A seqüência da análise vem provar que existia justamente um desejo hostil para com o pai: “... ao primeiro “não” de recusa vem juntar-se imediatamente uma confirmação, a principio indireta “.
A idéia de que a tomada de consciência do recalcado se assimila muitas vezes no tratamento pela negação situa-se no ponto de partida do artigo que Freud consagra a esta em 1925. “Não há prova mais forte de que conseguimos descobrir o incosciente do que vermos reagir o analisado com palavras: “Não pensei isso”, ou “não (nunca) pensei isso”.

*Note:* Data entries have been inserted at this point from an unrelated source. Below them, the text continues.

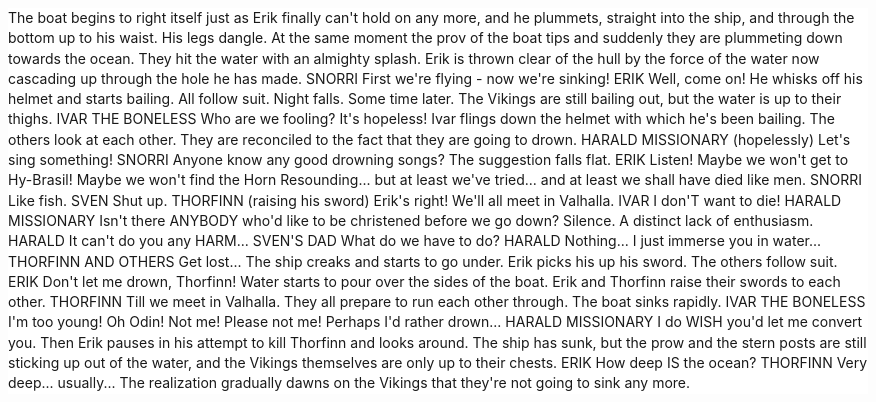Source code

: The boat begins to right itself just  as Erik finally can't hold on any more, and he plummets, straight into  the  ship, and through the bottom up to his waist. His legs dangle. At the same moment the  prov  of  the  boat  tips and suddenly they are plummeting down towards the ocean. They  hit the water with an almighty splash. Erik is thrown clear of the hull  by the force of the water now cascading up through the hole he has made.
SNORRI
First we're flying - now we're sinking!
ERIK
Well, come on!
He whisks off his helmet  and  starts  bailing.  All follow suit. Night falls. Some time later. The Vikings are still bailing out, but the water is up to their thighs.
IVAR THE BONELESS 
Who are we fooling? It's hopeless!
Ivar flings down the helmet  with  which  he's been bailing. The others look at each other. They are reconciled to the fact that they are going to drown.
HARALD MISSIONARY
(hopelessly)
Let's sing something!
SNORRI
Anyone know any good drowning songs?
The suggestion falls flat.
ERIK
Listen! Maybe we won't  get  to  Hy-Brasil! Maybe we won't find the Horn Resounding... but at least we've tried... and at least we shall have died like men.
SNORRI
Like fish.
SVEN
Shut up.
THORFINN
(raising his sword)
Erik's right! We'll all meet in Valhalla.
IVAR
I don'T want to die!
HARALD MISSIONARY 
Isn't there ANYBODY who'd like  to be christened before we go down?
Silence. A distinct lack of enthusiasm.
HARALD
It can't do you any HARM...
SVEN'S DAD
What do we have to do?
HARALD
Nothing... I just immerse you in water...
THORFINN AND OTHERS 
Get lost...
The ship creaks and starts to  go  under.  Erik picks his up his sword. The others follow suit.
ERIK
Don't let me drown, Thorfinn!
Water starts to pour over  the  sides  of  the  boat. Erik and Thorfinn raise their swords to each other.
THORFINN
Till we meet in Valhalla.
They all prepare to run each other through. The boat sinks rapidly.
IVAR THE BONELESS
I'm too young! Oh  Odin!  Not  me! Please not me! Perhaps I'd rather drown...
HARALD MISSIONARY 
I do WISH you'd let me convert you.
Then Erik pauses in his attempt to  kill Thorfinn and looks around. The ship has sunk, but the prow and  the  stern posts are still sticking up out of the water,  and  the  Vikings  themselves  are  only up to their chests.
ERIK
How deep IS the ocean?
THORFINN
Very deep... usually...
The realization gradually dawns on  the  Vikings that they're not going to sink any more.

A negação conserva o mesmo valor de confirmação quando se opõe à interpretação do analista. Daí uma objeção de principio que não escapa a Freud: essa hipótese não correrá o risco, pergunta ele em Construções na Análise (Konstruktionen in der Analyse, 1937), de garantir sempre o triunfo do analista? “... Quando o analisando nos aprova, tem razão, mas quando nos contradiz isso não passará de um sinal de resistência, e assim mais uma vez nos dá razão”.
Freud apresentou para estas criticas uma resposta ponderada, incitando o analista a procurar a confirmação no contexto ou na evolução da do tratamento. Nem por isso, é menos verdade que a negação tem para Freud o valor de um índice que assinala o momento em que uma idéia ou desejo inconscientes começam a ressurgir, e isto tanto no tratamento como fora dele.
1)      “A negação é um meio de tomar a consciência do recalcado (...);
2)      “... O que é suprimido é apenas uma das conseqüências do processo de recalcamento, isto é, o fato de o conteúdo representativo não atingir a consciência. Daí, resulta uma espécie de admissão intelectual do recalcado, enquanto persiste o essencial do recalcamento;
3)      “Por meio do símbolo da negação, o pensamento liberta-se das limitações do recalcamento...”.





Esta ultima afirmação mostra que para Freud a negação de que trata a psicanálise e a negação no sentido lógico e lingüístico (o “símbolo da negação”) tem a mesma origem, o que constitui a tese principal do seu artigo.